**Aim**: Render every line of the data below as a JSON list of strings, one string per line, skipping blank lines. Leave the pictures out of your answer.

A series of data
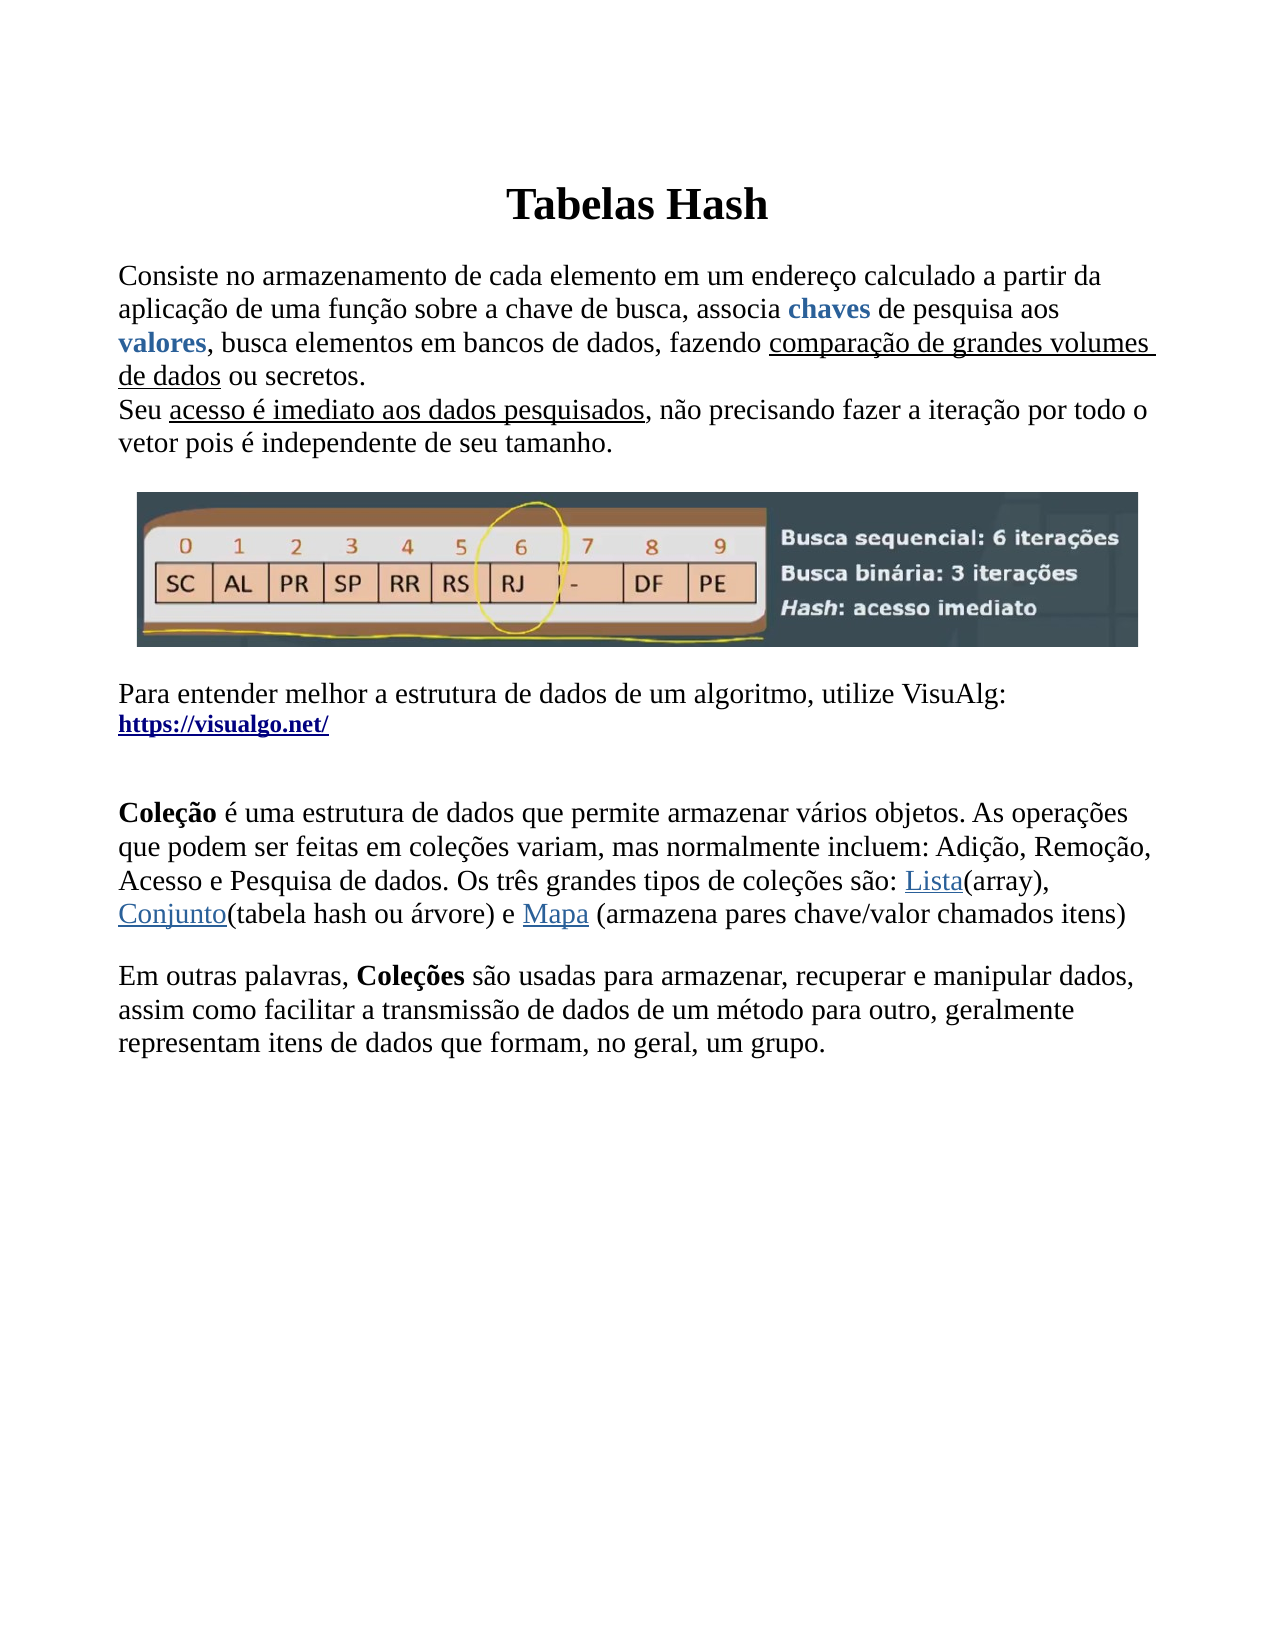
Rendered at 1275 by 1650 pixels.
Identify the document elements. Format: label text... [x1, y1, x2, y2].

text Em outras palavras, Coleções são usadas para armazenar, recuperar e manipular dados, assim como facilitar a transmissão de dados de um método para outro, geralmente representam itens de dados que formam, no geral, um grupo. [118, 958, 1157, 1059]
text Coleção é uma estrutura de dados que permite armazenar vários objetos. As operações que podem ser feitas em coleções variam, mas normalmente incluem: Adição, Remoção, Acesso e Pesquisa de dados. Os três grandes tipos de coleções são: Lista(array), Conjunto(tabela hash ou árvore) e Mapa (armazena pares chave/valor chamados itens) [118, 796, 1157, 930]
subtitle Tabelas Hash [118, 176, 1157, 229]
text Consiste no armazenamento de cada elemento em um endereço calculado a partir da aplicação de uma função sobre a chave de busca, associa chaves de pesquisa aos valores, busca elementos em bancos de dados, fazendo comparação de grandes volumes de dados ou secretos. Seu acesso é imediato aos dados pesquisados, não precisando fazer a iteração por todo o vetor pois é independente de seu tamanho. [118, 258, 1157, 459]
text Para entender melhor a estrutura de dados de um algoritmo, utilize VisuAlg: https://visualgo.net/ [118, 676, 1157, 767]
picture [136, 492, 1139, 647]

**Reply to the task**:
[
  "Rendered at 1275 by 1650 pixels.",
  "Identify the document elements. Format: label text... [x1, y1, x2, y2].",
  "text Em outras palavras, Coleções são usadas para armazenar, recuperar e manipular dados, assim como facilitar a transmissão de dados de um método para outro, geralmente representam itens de dados que formam, no geral, um grupo. [118, 958, 1157, 1059]",
  "text Coleção é uma estrutura de dados que permite armazenar vários objetos. As operações que podem ser feitas em coleções variam, mas normalmente incluem: Adição, Remoção, Acesso e Pesquisa de dados. Os três grandes tipos de coleções são: Lista(array), Conjunto(tabela hash ou árvore) e Mapa (armazena pares chave/valor chamados itens) [118, 796, 1157, 930]",
  "subtitle Tabelas Hash [118, 176, 1157, 229]",
  "text Consiste no armazenamento de cada elemento em um endereço calculado a partir da aplicação de uma função sobre a chave de busca, associa chaves de pesquisa aos valores, busca elementos em bancos de dados, fazendo comparação de grandes volumes de dados ou secretos. Seu acesso é imediato aos dados pesquisados, não precisando fazer a iteração por todo o vetor pois é independente de seu tamanho. [118, 258, 1157, 459]",
  "text Para entender melhor a estrutura de dados de um algoritmo, utilize VisuAlg: https://visualgo.net/ [118, 676, 1157, 767]",
  "picture [136, 492, 1139, 647]"
]